The announcement of Benedict XVI’s decision to step down from the papal seat has, unsurprisingly, led to a flurry of media attention. A fair amount of the initial reaction has focused on the medieval precedents for a papal resignation (or abdication, depending on whose view is taken of the nature of the papacy). Those precedents which are being cited are mainly those of Gregory XII (1406-1415), the most recent pope to resign the office, or Celestine V (1294), the last to do so for apparently self-determined reasons (Gregory XII’s resignation, triggered by the Council of Constance’s efforts to end the Western Schism, was technically involuntary).

Both are of interest–particularly Celestine, whose relics Benedict XVI has visited multiple times and whose resignation Benedict has publicly called a humble act demonstrating great courage. But, as it is a long-recognized papal tradition to use one’s choice of name to signal a bit of historical precedent, it’s worth noting that, though fewer than a dozen popes are known to have resigned, Benedict isn’t the first of his name to be among them. In fact, with two medieval antecessors, Benedict XVI will be (by most reckoning) the third Benedict to resign the position, making Benedict the most-resigned name in papal history and breaking a tie with the Gregorys (VI and XII) that has stood for nearly 600 years.

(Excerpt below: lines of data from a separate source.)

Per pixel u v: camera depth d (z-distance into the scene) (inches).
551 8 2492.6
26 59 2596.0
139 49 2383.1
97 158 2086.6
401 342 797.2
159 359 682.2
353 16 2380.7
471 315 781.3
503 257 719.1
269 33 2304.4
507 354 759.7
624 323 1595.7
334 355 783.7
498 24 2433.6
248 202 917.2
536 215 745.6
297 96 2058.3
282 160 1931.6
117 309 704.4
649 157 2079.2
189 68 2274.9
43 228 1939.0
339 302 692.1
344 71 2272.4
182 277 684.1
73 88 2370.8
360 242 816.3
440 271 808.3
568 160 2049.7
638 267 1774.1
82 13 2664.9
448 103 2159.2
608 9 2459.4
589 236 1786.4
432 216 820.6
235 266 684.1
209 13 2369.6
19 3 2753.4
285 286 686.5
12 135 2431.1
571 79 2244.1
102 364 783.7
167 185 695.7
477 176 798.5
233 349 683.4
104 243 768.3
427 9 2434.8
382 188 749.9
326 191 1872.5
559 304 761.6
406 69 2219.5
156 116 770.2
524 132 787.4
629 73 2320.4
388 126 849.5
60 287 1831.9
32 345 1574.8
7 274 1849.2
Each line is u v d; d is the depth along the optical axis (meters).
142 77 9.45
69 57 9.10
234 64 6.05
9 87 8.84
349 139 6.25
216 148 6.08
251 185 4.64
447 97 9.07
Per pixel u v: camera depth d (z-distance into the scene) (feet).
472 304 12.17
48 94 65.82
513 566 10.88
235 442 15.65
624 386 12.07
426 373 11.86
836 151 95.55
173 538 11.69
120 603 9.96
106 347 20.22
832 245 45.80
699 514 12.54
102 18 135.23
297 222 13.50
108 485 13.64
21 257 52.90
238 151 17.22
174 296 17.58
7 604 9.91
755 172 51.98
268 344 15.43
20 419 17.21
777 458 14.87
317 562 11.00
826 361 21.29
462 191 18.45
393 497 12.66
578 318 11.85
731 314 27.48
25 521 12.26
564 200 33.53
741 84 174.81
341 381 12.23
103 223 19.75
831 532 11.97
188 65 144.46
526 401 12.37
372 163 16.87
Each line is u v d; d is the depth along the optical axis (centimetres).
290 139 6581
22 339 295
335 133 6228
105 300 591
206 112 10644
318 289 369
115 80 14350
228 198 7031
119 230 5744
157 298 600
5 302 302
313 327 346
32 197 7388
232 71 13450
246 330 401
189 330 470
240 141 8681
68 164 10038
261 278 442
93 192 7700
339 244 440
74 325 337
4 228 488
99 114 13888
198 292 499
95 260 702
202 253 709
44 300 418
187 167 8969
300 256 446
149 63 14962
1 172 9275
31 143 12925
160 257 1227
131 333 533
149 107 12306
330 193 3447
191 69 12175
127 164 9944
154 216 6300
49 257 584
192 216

As we’ll see, the names have been linked in this category before…

Benedict V (964)

Benedict V

Benedict V Grammaticus was elevated to the papacy in May of 964 against the wishes of the Holy Roman Emperor Otto I. In retaliation, Otto besieged Rome and set about starving the city into submission. After a month (during which Benedict repeatedly threatened to excommunicate Otto and his entire army) the gates were opened and Benedict was handed over. Otto tried Benedict on the grounds that his elevation constituted an usurpation, since Otto’s preferred candidate (the then-antipope Leo VIII) was alive and well. Faced with the possibility of execution and promised mercy if he capitulated,  Benedict admitted his “guilt” and abdicated. He died the following year in Hamburg. He was buried in the cathedral there,  but was moved to Rome sometime around 988…whereupon the record of his reburial location was lost and, if you will, remains unknown.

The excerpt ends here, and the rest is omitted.